(Extract provided)

This is not to say that Scripture is always easy to understand.  There are many difficult passages in Scripture which demand that readers think about it and meditate on it.  But difficult passages in Scripture don’t negate the clarity of Scripture.  We see this perfectly well in 2 Peter 3:16, when Peter says that even the apostle Paul writes things in his letters which are difficult to understand.  Paul had an amazing mind, and what he wrote was incredibly profound and not always easy to understand on the surface.  But Peter never says they are impossible to understand, only difficult.  In essence, Peter is affirming the importance of Paul’s writing while at the same time admitting they are weighty and profound, but nevertheless important to get right.  And the Peter says the people who distort Paul’s writings do so to their own destruction.  They are culpable for their twisting of the truth.

But this brings up a difficult and important question.  Why do Christians disagree?  Why do we misinterpret Scripture?  We can understand why the natural man doesn’t understand, because he doesn’t receive spiritual things because they are spiritually discerned.  But why do Christians, those who have been imparted with the Holy Spirit for the purposes of personal teaching and counseling, still get Scripture wrong?

It’s an important question, and in our generation even more so because we’re living in a postmodern world.  We’re living in an era that questions truth, that questions clear forms of communication and language, and believes in subjectivity in meaning.  And this postmodern mentality would try to answer that question by saying the reason we get it wrong is because there’s really nothing to get right!

And this kind of philosophy has had a massive impact upon the younger generations, to the point where a new movement has been arising in evangelical circles, one that is very diverse and developing.  It is made up of an admittedly broad and varied collection of pastors and church leaders, with a common concern for Christian mission to a postmodern generation.  As D.A. Carson has commented, “At the heart of the ‘movement’—or as some of its leaders prefer to call it, the ‘conversation’—lies the conviction that changes in the culture signal that a new church is ‘emerging.’  Christian leaders must therefore adapt to this emerging church.  Those who fail to do so are blind to the cultural accretions that hide the gospel behind forms of thought and modes of expression that no longer communicate with the new generation, the emerging generation.”  This movement has labeled the emerging, or the emergent church.

(End Extract provided)
(Records supplied)

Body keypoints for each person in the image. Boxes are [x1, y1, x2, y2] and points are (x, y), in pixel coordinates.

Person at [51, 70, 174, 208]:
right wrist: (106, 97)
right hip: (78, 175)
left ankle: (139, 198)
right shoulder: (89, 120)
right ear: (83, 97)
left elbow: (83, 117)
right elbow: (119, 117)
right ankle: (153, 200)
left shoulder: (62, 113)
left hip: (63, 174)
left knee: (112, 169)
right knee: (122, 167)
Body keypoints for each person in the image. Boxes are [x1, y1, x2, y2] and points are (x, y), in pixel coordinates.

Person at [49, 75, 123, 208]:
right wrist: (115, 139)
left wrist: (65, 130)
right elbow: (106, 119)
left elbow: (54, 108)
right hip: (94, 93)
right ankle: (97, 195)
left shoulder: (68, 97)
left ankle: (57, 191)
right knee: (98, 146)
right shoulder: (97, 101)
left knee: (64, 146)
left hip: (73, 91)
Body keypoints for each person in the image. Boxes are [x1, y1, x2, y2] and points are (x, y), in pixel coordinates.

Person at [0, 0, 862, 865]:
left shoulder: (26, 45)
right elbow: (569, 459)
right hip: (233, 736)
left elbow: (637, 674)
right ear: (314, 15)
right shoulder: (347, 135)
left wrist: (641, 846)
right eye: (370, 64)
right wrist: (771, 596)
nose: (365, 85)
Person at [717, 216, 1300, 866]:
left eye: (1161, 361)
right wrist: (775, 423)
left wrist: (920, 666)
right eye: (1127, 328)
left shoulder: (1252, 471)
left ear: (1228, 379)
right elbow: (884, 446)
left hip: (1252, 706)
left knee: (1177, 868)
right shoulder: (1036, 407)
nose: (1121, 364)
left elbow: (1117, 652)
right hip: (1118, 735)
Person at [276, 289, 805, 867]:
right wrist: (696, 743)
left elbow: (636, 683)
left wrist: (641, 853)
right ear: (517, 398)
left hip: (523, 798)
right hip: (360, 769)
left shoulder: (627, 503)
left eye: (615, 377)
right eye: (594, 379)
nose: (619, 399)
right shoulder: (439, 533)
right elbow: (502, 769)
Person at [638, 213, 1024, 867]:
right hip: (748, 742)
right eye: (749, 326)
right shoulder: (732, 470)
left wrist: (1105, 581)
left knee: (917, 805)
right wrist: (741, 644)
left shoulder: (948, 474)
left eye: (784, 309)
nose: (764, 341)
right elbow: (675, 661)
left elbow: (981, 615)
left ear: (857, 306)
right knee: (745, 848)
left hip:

(End Records supplied)

[Task item A] In the passage on the clarity of Scripture, which verse has Peter saying that Paul writes things that are difficult to understand?
[Task item B] Write out the passage on the clarity of Scripture word for word, from "But this brings" to "get Scripture wrong?".
[Task item C] List every person named in the passage on the clarity of Scripture.
The data above are separate from the passage on the clarity of Scripture.

[Reply A] 2 Peter 3:16

[Reply B]
But this brings up a difficult and important question.  Why do Christians disagree?  Why do we misinterpret Scripture?  We can understand why the natural man doesn’t understand, because he doesn’t receive spiritual things because they are spiritually discerned.  But why do Christians, those who have been imparted with the Holy Spirit for the purposes of personal teaching and counseling, still get Scripture wrong?

[Reply C] Peter, Paul, D.A. Carson